My oldest friend Aleko is no stranger to these pages. We met and became friends 72 years ago, and for me to miss his 90th was misery indeed. But the bug I’ve had kept getting worse and the doc finally ordered me to bed: So no Athens, no reunion with very old friends, no nothing. I spoke with Aleko over the telephone and also to his butler, called Plutarch. Anyone whose personal man is called Plutarch has to be a great man, and Aleko is definitely that. Mind you, whenever I’m in Athens nowadays I get a bit sad seeing a once warm, wonderful place turned into one big begging bowl. Those criminals who accepted the criminal terms of the E.U. bailout are driving around in government-issued limos while the country’s middle class disappears. Austerity measures have driven even law-abiding Greeks to go off the books, i.e., get involved in the black market. No Greek will pay 70 percent tax, as the new measures require, and more people have stopped reporting their income to avoid paying such taxes. Unpaid taxes have now soared to 95 billion Euros, and businesses simply do not have the financial resources to meet their tax obligations.

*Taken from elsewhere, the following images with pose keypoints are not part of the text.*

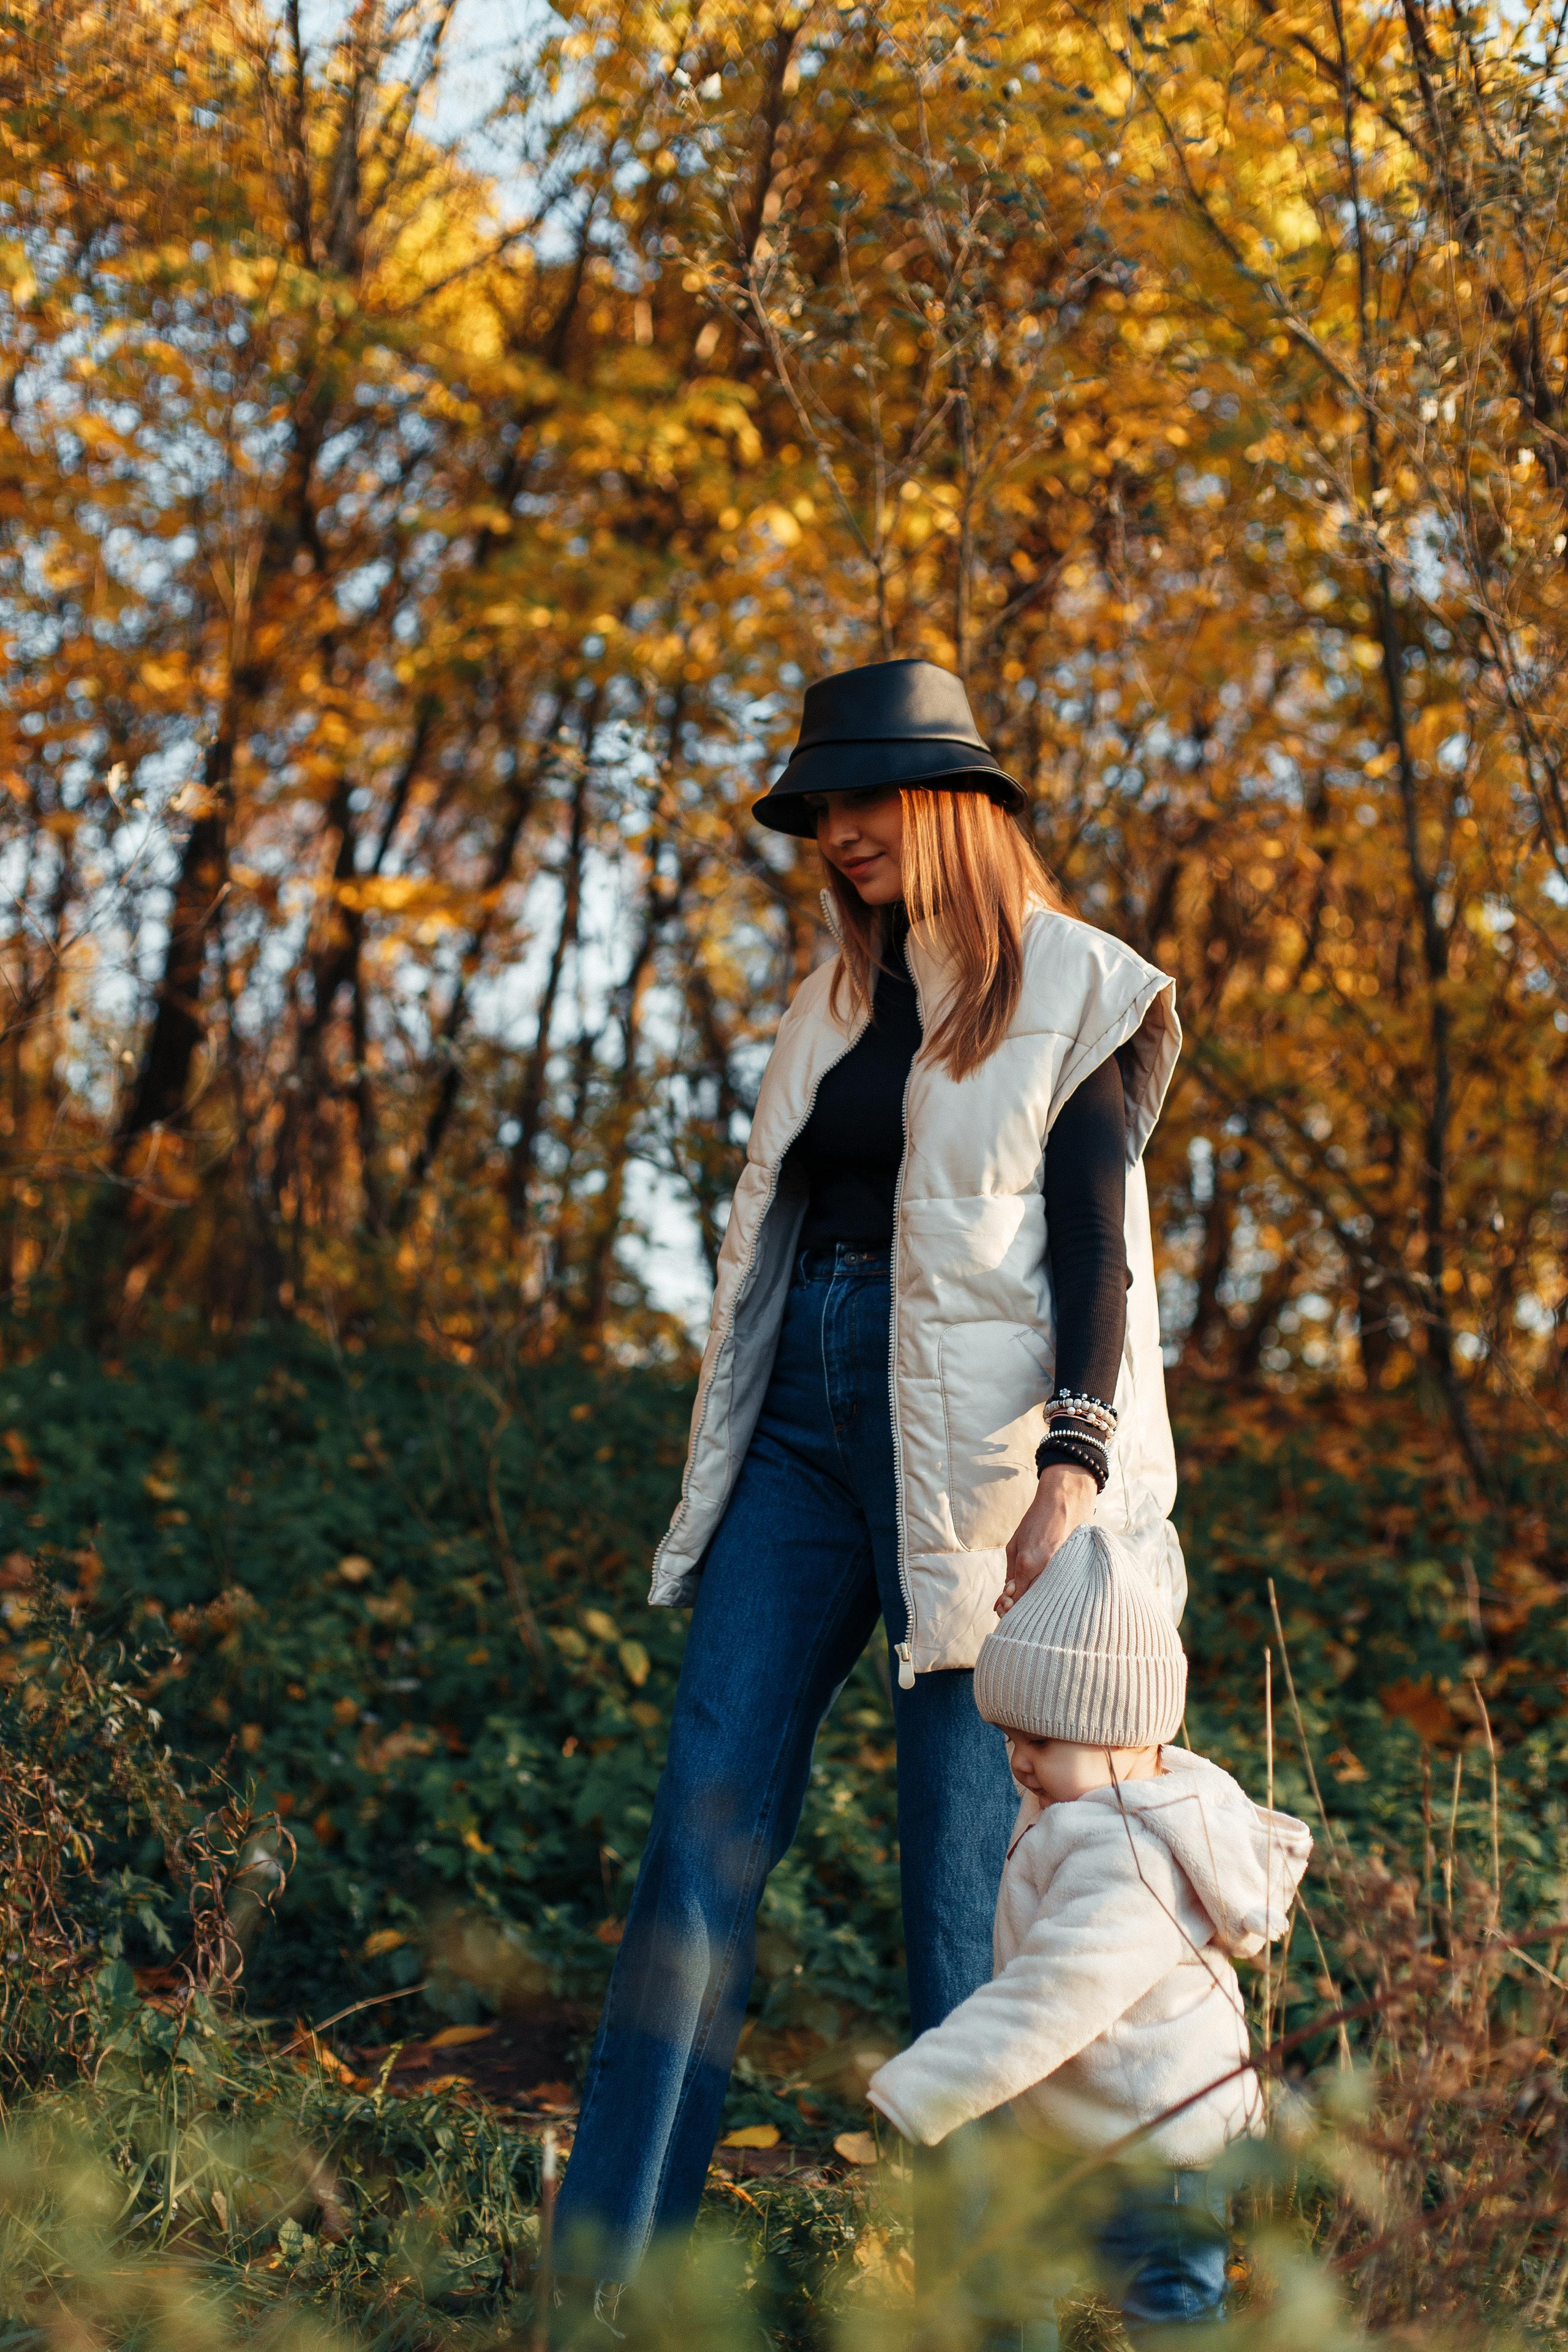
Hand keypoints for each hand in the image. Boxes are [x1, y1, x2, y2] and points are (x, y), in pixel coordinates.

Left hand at [995, 1463, 1097, 1615]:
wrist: (1065, 1499)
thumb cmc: (1037, 1520)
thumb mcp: (1015, 1544)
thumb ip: (1010, 1571)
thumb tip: (1003, 1595)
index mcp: (1028, 1563)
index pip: (1017, 1599)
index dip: (1009, 1608)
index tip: (1003, 1607)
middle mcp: (1047, 1570)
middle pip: (1033, 1602)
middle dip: (1021, 1607)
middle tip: (1013, 1603)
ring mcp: (1064, 1569)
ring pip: (1048, 1597)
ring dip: (1036, 1600)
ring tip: (1030, 1592)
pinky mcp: (1076, 1567)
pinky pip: (1061, 1586)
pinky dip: (1052, 1590)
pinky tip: (1047, 1586)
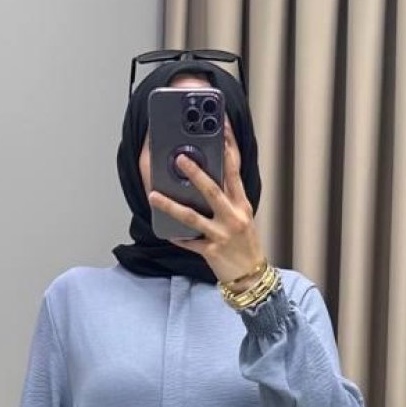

What gets me is that there are still people who regret Brexit, the best move Britain has made since Trafalgar. I was always against tax-avoiding Greeks, but no longer. Not one penny should go down that black hole. After all the misery of the past seven years, the debt has risen exponentially, something a no-nothing like me knew when the crisis began. The E.U. is the most evil institution there is in the world, enslaving people with red tape and regulations. We should have left a long time ago, but Tsipras likes to go to Brussels and serve drinks for the mega-crooks, and to hell with the Greeks. His days are numbered, of course, but the damage has been done.

And now for the really bad news: A loyal Spectator reader, whom I have on tape reading High Life and laughing about my political incorrectness, has just been murdered by African thugs, namely Samburu cattle herders. Tristan Voorspuy was a Guards officer who settled in Kenya’s farm heartland and, like our own Aidan Hartley, farmed the land and protected the animals. He rode his horse over to inspect the houses set on fire by the murderers who actually are protected by the politicians in Nairobi, and the cowardly Samburus shot him and his horse. My friend Lara Livanos told me about Tristan, how much fun he was and what a brave man the thugs killed in cold blood. As far as I’m concerned, the only good Africans are the Afrikaners, no ifs or buts about it, and the faster we accept that, the better off we will be. Let them all kill each other; we should help our kith and kin and not betray them as we have since Ian Smith was betrayed in 1980. Nairobi politicians own much of the cattle the killers are using to run white farmers out, and what are the Brits doing? Sending more aid so black African elites can travel first-class to Europe and enjoy first-class hotels and hookers.